» Task instructions: Make an exact copy of the lines from the top of the entries below through the line with "focal_mm: 2.22". Leave all pictures out.
═════ Data shown
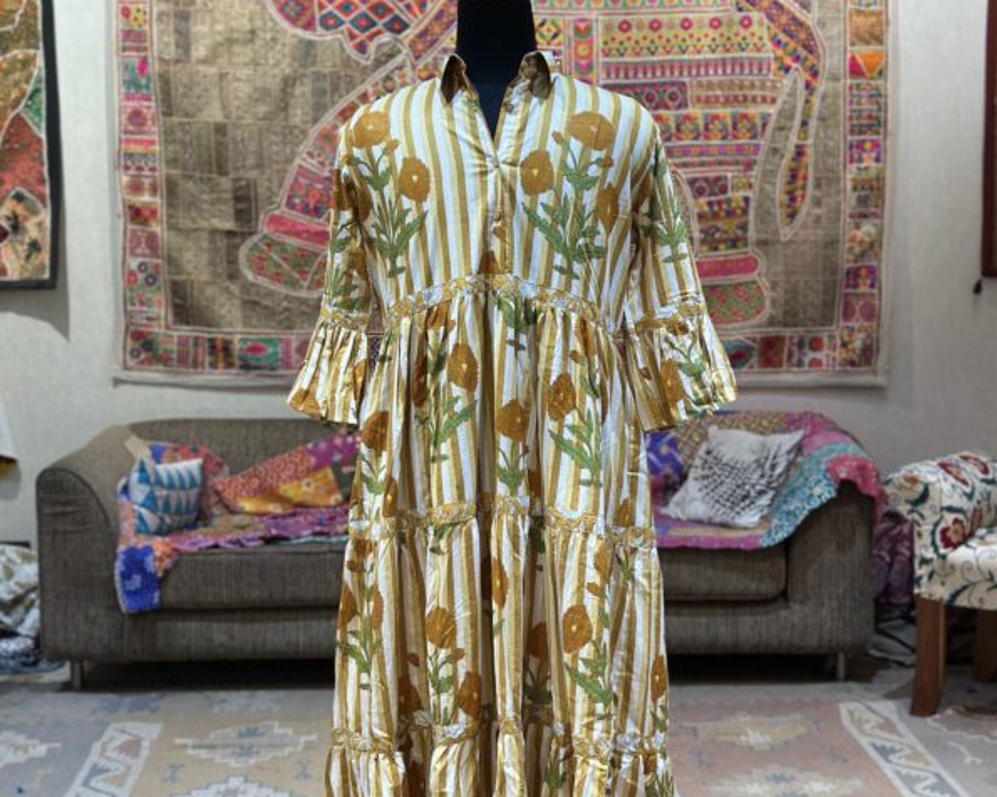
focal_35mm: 63
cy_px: 400
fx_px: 1859
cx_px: 499
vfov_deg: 24.2
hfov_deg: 30.0
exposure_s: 1/88
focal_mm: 6.86
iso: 100
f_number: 1.78
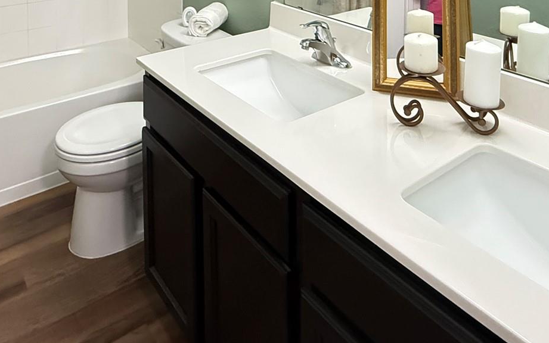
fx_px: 494
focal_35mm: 33
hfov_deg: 58.1
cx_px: 271
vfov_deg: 30.5
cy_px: -100
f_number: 2.2
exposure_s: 1/60
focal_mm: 2.22
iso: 640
══════════
» Answer for this exercise:
focal_35mm: 63
cy_px: 400
fx_px: 1859
cx_px: 499
vfov_deg: 24.2
hfov_deg: 30.0
exposure_s: 1/88
focal_mm: 6.86
iso: 100
f_number: 1.78
fx_px: 494
focal_35mm: 33
hfov_deg: 58.1
cx_px: 271
vfov_deg: 30.5
cy_px: -100
f_number: 2.2
exposure_s: 1/60
focal_mm: 2.22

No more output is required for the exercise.